Prokhasko à venir et quelques souvenirs


Actuellement je lis, ou plutôt j’étudie avec la plus grand soin «La Mythologie houtsoule. Dictionnaire ethnolinguistique» de Natalya Khobzeï. Une aide précieuse pour la traduction des Neprosti. Comment aurais-je su sinon que contrairement à ce qu’affirme le dictionnaire de Hryntchenko, verkhoblyoudnyk n’est pas un chameau (des chameaux dans les Carpates ?), mais l’un des Neprosti, le possesseur d’une pièce magique, qui revient toujours à son propriétaire en ramenant l’argent qui se trouve autour. C’est intéressant de traduire une œuvre faisant appel à des réalités si différentes de celles que je peux connaître. Le livre de Natalya Khobzeï permet aussi de mesurer combien Prokhasko s’éloigne de la mythologie houtsoule, comment il en joue. Taras Prokhasko est un écrivain pas simple, étrange et merveilleux.


 
Nous sommes plus ou moins du même âge, mais nos vies se sont passées très différemment. Cela dit nous avons en commun notamment un point de nos biographies : les petits boulots improbables. Ainsi il a été barman, et moi j’ai été serveur dans un cabaret russe, « La Balalaïka ». Un endroit parisien étonnant, une cave profondément enfouie dans la montagne Ste Geneviève. Elle appartenait (et j’espère appartient toujours) à un fameux joueur de balalaïka : Marc Loutchek. Premier prix du Conservatoire de balalaïka de Paris, Marék avait formé le meilleur groupe de musiciens tsiganes de Paris. Pour preuve : les vendredis et les samedis, après la tournée des restaurants et cabarets russes, au petit matin, les autres musiciens « russes » venaient là pour boire un coup et jouer pour le plaisir. Ce qui donnait parfois des jam-sessions fabuleuses.
Un bon souvenir « La Balalaïka ».

**Travail demandé 1:** Recopiez fidèlement le passage du texte sur Prokhasko, depuis « Actuellement je lis, ou » jusqu'à « étrange et merveilleux. ».

Éléments enregistrés
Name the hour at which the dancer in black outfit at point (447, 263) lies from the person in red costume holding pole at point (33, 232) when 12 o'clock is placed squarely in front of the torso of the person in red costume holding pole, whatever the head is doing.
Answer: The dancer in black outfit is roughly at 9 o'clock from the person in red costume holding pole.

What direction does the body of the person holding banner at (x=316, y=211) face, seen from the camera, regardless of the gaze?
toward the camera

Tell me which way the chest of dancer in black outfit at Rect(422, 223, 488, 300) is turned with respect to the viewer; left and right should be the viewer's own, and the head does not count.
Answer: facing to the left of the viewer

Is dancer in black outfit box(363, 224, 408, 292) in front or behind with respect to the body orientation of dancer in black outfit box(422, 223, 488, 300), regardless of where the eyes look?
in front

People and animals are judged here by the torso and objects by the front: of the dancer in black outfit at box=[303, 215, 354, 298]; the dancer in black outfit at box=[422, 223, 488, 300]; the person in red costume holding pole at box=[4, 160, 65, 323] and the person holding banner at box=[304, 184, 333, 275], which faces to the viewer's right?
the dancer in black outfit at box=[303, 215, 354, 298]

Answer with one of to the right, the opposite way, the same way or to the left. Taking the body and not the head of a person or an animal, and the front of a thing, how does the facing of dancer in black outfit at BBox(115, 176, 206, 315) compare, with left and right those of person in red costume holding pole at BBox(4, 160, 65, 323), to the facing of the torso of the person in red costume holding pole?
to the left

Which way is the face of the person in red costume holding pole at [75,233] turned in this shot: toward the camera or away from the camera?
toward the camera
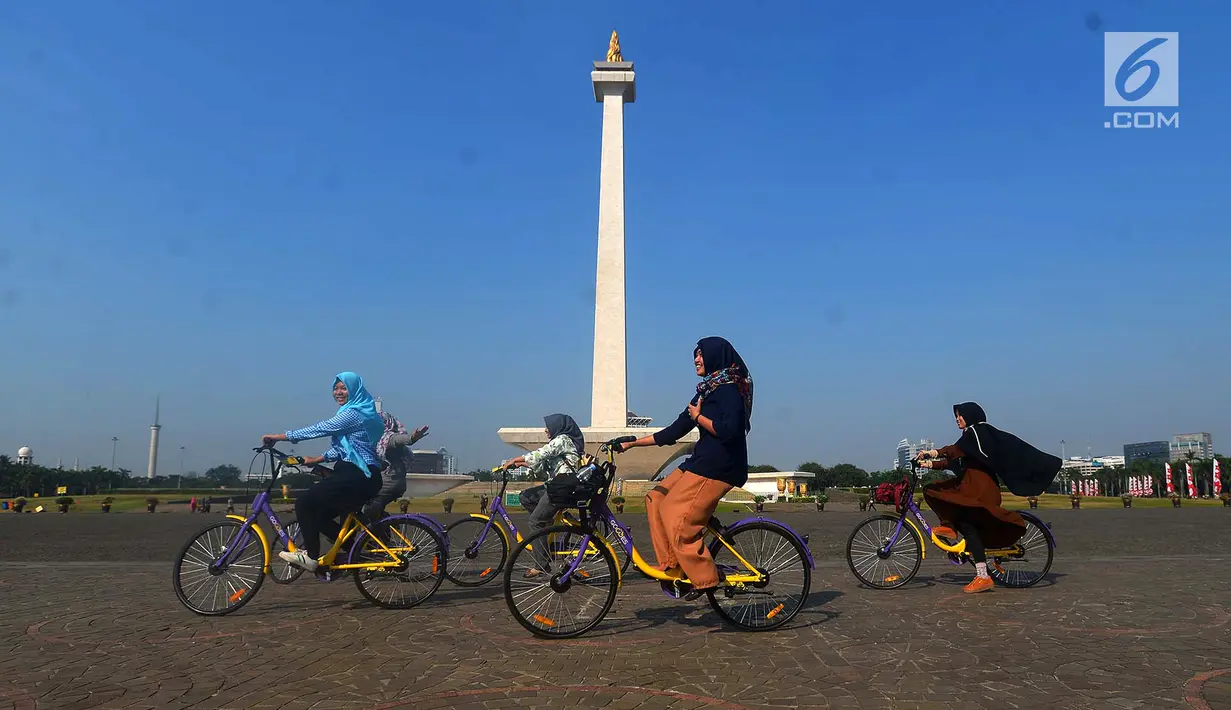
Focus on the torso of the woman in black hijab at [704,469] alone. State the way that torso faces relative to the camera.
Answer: to the viewer's left

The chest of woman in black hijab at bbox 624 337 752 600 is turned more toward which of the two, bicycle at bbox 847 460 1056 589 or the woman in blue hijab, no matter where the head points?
the woman in blue hijab

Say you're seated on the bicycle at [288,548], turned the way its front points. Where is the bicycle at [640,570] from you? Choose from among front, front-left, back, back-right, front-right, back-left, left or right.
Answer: back-left

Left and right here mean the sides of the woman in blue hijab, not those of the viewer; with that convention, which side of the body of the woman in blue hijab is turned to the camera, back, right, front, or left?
left

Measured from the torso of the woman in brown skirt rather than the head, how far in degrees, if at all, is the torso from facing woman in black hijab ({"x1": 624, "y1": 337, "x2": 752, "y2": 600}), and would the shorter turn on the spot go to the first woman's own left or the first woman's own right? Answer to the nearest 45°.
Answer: approximately 45° to the first woman's own left

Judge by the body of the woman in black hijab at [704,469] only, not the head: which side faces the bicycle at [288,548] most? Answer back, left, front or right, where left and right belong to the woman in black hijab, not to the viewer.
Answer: front

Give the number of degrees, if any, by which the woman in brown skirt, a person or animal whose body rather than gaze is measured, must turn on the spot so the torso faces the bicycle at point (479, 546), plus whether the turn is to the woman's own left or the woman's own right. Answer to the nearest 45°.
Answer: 0° — they already face it

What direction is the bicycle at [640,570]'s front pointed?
to the viewer's left

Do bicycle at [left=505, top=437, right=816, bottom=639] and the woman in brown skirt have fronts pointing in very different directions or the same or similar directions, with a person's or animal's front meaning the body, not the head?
same or similar directions

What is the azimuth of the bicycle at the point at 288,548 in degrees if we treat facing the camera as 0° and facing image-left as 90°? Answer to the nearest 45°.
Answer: approximately 90°

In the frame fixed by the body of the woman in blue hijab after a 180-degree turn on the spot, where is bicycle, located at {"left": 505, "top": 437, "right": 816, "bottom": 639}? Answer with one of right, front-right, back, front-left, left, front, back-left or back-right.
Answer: front-right

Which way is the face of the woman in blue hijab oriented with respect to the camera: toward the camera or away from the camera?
toward the camera

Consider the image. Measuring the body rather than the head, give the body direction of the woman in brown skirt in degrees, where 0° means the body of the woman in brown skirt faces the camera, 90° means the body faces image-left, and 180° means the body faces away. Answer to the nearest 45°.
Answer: approximately 90°

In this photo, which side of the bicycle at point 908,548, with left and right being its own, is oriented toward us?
left

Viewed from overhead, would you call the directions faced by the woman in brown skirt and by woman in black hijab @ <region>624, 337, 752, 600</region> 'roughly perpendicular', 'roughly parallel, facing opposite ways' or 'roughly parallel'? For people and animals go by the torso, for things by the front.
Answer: roughly parallel
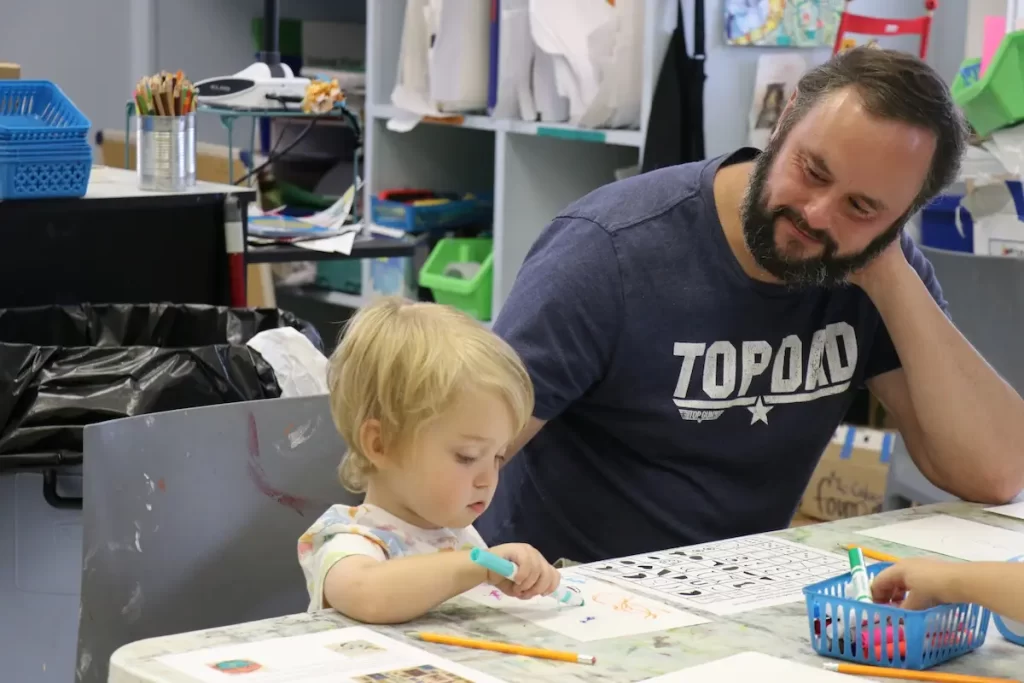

**Travail demandé 2:** Transcrivez à l'identique, dans les enregistrements, uniquement les lignes allant de celle qui contient « Say you're seated » jusqu'à celle qui contient « Answer: 0° — they already face it », ces deux lignes comprises.

**Solution détaillée 1:**
Actuellement je lis, ou plutôt j’étudie avec la plus grand soin «La Mythologie houtsoule. Dictionnaire ethnolinguistique» de Natalya Khobzeï. Une aide précieuse pour la traduction des Neprosti. Comment aurais-je su sinon que contrairement à ce qu’affirme le dictionnaire de Hryntchenko, verkhoblyoudnyk n’est pas un chameau (des chameaux dans les Carpates ?), mais l’un des Neprosti, le possesseur d’une pièce magique, qui revient toujours à son propriétaire en ramenant l’argent qui se trouve autour. C’est intéressant de traduire une œuvre faisant appel à des réalités si différentes de celles que je peux connaître. Le livre de Natalya Khobzeï permet aussi de mesurer combien Prokhasko s’éloigne de la mythologie houtsoule, comment il en joue. Taras Prokhasko est un écrivain pas simple, étrange et merveilleux.

**Solution détaillée 2:**
Say you're seated on the bicycle at [288,548], turned the way its front points. Where is the bicycle at [640,570] from you? Choose from among front, front-left, back, back-right, front-right, back-left, left or right.
Answer: back-left

Left and right here mean the sides of the woman in blue hijab, not those of the viewer; with that convention, which side of the body of the woman in blue hijab is turned to the camera, back, right, front, or left?
left

Measured from the torso of the woman in brown skirt rather than the head, how far in degrees, if at all, is the torso from facing woman in black hijab ({"x1": 624, "y1": 337, "x2": 752, "y2": 600}), and would the shorter turn on the spot go to the first woman's own left or the first woman's own right? Answer to the nearest 45°.
Answer: approximately 45° to the first woman's own left

Judge by the body of the woman in black hijab at [704,469] only, not the head: which side faces the bicycle at [288,548] most? Answer back, left, front or right, where left and right belong to the woman in black hijab, not to the viewer.
Answer: front

Give the number of degrees, if any, by which the woman in brown skirt, a person or animal whose body rather than gaze is measured, must turn on the spot so the torso faces the bicycle at point (479, 546), plus whether the turn is to the woman's own left or the woman's own right. Answer to the nearest 45°.
Answer: 0° — they already face it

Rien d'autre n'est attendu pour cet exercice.